[Selected excerpt]
Recently, I had a requirement to intercept and analyse ALL communication in a webbrowser control. I think the technique I used can help you.
What you need :
- Awesomium.Net: a Chromium engine based control for .net
- Fiddler Core : an http in-memory proxy, that allows you to monitor http communication.
- HtmlAgility pack : depending on the solution you choose, HAP can help you to dynamically change the DOM of html content, in a FAR MORE RELIABLE way than a regex.
I choose to use Awesomium because it provides a lot more features than the out of the box web browser control. In my case, it allows me to defines the proxy to use instead of the system-wide setting.
Fiddler Core is used to intercept communication. Its API provide ways to intercept/tamper/... when request are issued. In my case, I was only forwarding response bodies to my business classes, but in your case, you should be able to filter on mime-type to either change the HTML DOM (Use HtmlAgility pack !!!!!) or return non 200 http status for images.
Here is the code I used. My app is WPF, but you can adapt it to winform with few efforts :
public partial class App : Application
{
static App()

[Information shown]
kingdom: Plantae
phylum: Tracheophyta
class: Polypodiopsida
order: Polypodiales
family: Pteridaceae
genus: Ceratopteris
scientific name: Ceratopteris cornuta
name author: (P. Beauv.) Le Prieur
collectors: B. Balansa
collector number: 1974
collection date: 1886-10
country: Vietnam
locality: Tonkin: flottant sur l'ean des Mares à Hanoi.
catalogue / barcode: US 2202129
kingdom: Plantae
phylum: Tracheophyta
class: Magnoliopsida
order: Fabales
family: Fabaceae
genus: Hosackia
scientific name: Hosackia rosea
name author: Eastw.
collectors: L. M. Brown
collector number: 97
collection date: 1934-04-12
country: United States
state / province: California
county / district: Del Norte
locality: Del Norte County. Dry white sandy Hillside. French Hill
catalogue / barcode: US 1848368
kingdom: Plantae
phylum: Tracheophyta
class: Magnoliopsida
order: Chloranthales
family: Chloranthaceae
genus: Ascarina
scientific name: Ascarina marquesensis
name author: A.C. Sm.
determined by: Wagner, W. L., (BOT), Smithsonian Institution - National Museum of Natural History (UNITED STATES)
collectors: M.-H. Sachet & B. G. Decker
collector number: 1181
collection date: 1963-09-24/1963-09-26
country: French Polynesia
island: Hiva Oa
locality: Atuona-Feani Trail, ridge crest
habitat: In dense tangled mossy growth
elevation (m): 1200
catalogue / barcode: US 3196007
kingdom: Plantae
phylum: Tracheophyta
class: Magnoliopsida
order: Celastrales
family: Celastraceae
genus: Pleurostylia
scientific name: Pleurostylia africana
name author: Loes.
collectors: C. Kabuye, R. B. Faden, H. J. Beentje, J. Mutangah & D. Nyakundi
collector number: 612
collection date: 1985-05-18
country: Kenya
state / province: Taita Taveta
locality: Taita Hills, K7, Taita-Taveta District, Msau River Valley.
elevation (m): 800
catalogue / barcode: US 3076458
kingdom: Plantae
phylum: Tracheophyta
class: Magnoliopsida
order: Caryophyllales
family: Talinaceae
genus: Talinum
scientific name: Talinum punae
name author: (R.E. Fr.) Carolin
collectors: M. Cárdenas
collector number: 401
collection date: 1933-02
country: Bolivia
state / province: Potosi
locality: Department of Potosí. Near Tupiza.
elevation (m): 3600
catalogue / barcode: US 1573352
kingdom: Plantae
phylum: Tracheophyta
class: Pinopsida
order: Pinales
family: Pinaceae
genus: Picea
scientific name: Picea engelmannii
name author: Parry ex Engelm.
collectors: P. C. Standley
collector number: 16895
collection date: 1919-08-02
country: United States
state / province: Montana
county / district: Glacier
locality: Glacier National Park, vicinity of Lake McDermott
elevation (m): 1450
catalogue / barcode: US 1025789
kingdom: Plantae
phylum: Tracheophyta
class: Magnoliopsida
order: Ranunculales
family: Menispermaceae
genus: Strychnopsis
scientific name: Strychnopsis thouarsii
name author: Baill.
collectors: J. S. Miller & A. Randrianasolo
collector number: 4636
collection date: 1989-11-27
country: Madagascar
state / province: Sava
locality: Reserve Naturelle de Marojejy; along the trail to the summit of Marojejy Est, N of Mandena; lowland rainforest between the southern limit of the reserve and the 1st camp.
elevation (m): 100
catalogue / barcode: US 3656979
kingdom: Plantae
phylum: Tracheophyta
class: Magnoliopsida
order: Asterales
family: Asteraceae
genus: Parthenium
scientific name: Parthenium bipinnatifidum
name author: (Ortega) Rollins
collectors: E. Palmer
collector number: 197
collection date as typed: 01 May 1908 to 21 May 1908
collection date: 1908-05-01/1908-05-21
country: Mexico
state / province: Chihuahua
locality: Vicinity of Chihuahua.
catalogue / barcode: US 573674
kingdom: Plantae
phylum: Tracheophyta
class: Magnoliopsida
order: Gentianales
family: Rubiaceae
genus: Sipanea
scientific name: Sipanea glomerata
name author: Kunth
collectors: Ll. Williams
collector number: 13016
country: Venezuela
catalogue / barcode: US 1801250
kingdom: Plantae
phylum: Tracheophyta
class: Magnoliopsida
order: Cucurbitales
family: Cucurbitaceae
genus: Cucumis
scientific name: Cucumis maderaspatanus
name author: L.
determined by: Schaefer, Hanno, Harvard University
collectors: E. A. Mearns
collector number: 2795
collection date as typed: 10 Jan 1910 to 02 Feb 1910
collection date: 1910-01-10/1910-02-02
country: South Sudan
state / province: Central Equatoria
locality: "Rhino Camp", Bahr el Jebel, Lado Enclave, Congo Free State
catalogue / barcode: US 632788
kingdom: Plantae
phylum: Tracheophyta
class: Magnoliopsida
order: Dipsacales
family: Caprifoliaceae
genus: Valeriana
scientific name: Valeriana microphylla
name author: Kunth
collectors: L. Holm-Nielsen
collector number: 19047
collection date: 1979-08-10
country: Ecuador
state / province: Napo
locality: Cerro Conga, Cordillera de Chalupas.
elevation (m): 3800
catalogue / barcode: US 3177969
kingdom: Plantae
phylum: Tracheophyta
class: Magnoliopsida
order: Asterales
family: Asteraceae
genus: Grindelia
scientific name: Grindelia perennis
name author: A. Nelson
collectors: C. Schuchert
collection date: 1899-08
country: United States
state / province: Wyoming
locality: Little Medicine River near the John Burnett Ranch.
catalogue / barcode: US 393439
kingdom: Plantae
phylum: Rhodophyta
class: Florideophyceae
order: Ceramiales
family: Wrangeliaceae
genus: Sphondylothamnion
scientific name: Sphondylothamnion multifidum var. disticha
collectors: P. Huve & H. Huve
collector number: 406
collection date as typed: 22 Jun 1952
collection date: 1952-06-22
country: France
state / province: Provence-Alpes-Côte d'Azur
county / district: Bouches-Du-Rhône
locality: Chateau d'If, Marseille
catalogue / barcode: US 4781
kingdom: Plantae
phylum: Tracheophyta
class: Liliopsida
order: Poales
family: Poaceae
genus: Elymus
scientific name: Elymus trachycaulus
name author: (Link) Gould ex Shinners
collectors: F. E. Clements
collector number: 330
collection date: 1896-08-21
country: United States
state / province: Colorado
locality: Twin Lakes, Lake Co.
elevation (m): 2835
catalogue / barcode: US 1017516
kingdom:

[Work order]
Answer these from the text on intercepting browser traffic:
(a) What kind of communication does Fiddler Core let you monitor?
(b) Awesomium lets the proxy be defined instead of what?
(c) What type of app was the code written for?

[Solution for this task]
(a) Http communication.
(b) The system-wide setting.
(c) A WPF app.